A violência continua desenfreada no país, apesar das políticas linha-dura impostas pelo presidente Daniel Noboa, como estados de exceção, toques de recolher e a presença de militares nas ruas. 

A juíza Lady Pachar foi baleada enquanto se dirigia a uma academia, sem seus dois guarda-costas, segundo a polícia de Machala (sudoeste), onde o crime ocorreu. 

Uma fonte policial disse à AFP nesta terça-feira que a juíza, que vinha recebendo ameaças, foi morta em represália à libertação de membros de gangues. 

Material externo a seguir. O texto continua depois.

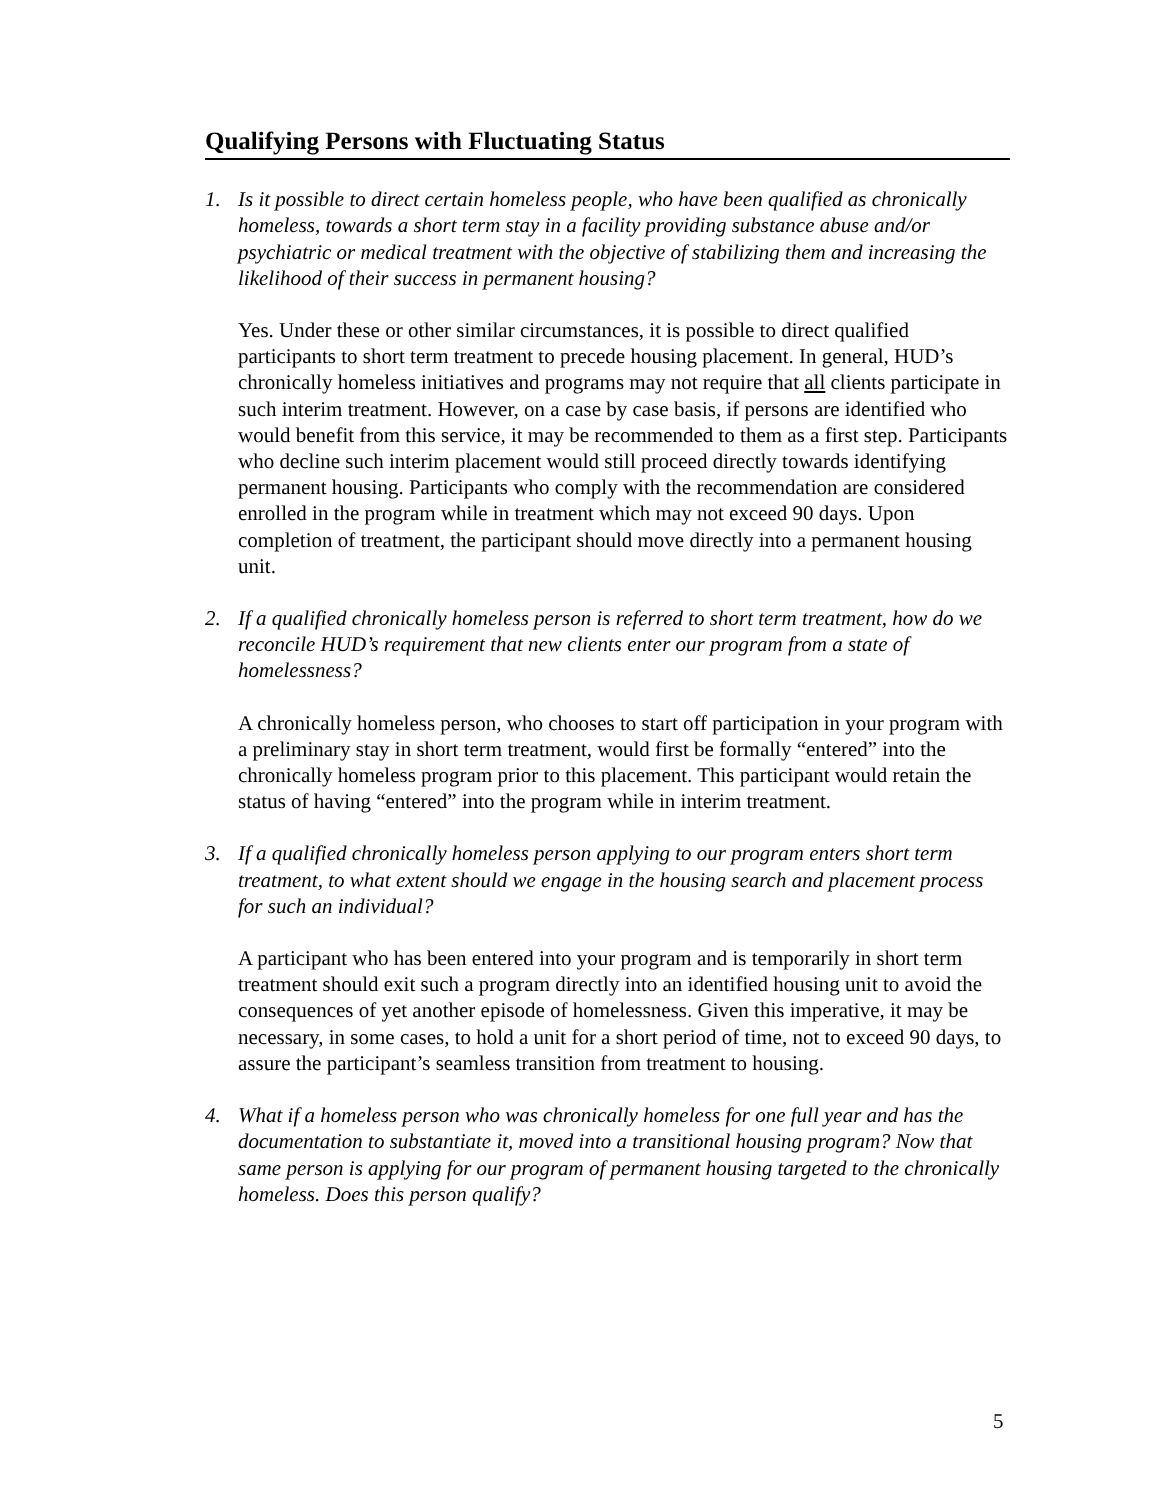Qualifying Persons with Fluctuating Status
1. Is it possible to direct certain homeless people, who have been qualified as chronically homeless, towards a short term stay in a facility providing substance abuse and/or psychiatric or medical treatment with the objective of stabilizing them and increasing the likelihood of their success in permanent housing?
Yes. Under these or other similar circumstances, it is possible to direct qualified participants to short term treatment to precede housing placement. In general, HUD’s chronically homeless initiatives and programs may not require that all clients participate in such interim treatment. However, on a case by case basis, if persons are identified who would benefit from this service, it may be recommended to them as a first step. Participants who decline such interim placement would still proceed directly towards identifying permanent housing. Participants who comply with the recommendation are considered enrolled in the program while in treatment which may not exceed 90 days. Upon completion of treatment, the participant should move directly into a permanent housing unit.
2. If a qualified chronically homeless person is referred to short term treatment, how do we reconcile HUD’s requirement that new clients enter our program from a state of homelessness?
A chronically homeless person, who chooses to start off participation in your program with a preliminary stay in short term treatment, would first be formally “entered” into the chronically homeless program prior to this placement. This participant would retain the status of having “entered” into the program while in interim treatment.
3. If a qualified chronically homeless person applying to our program enters short term treatment, to what extent should we engage in the housing search and placement process for such an individual?
A participant who has been entered into your program and is temporarily in short term treatment should exit such a program directly into an identified housing unit to avoid the consequences of yet another episode of homelessness. Given this imperative, it may be necessary, in some cases, to hold a unit for a short period of time, not to exceed 90 days, to assure the participant’s seamless transition from treatment to housing.
4. What if a homeless person who was chronically homeless for one full year and has the documentation to substantiate it, moved into a transitional housing program? Now that same person is applying for our program of permanent housing targeted to the chronically homeless. Does this person qualify?
5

"Este crime (...) representa um grave ataque à justiça e ao Estado de Direito no Equador", declarou o Conselho Judiciário na segunda-feira. 

Machala é a capital da província costeira de El Oro, que faz fronteira com o Peru, país com a segunda maior produção de coca do mundo, depois da Colômbia. 

Vizinho de ambas as nações, o Equador tornou-se um centro para gangues criminosas que contrabandeiam drogas pelo Pacífico e lucram internamente com outros crimes, como a extorsão. 

Com o apoio do governo de Donald Trump, Noboa tem tentado conter a violência desde que assumiu o cargo em 2023.

No entanto, segundo a Insight Crime, as organizações criminosas transformaram o Equador no país mais violento da América Latina, com 51 homicídios por 100 mil habitantes em 2025.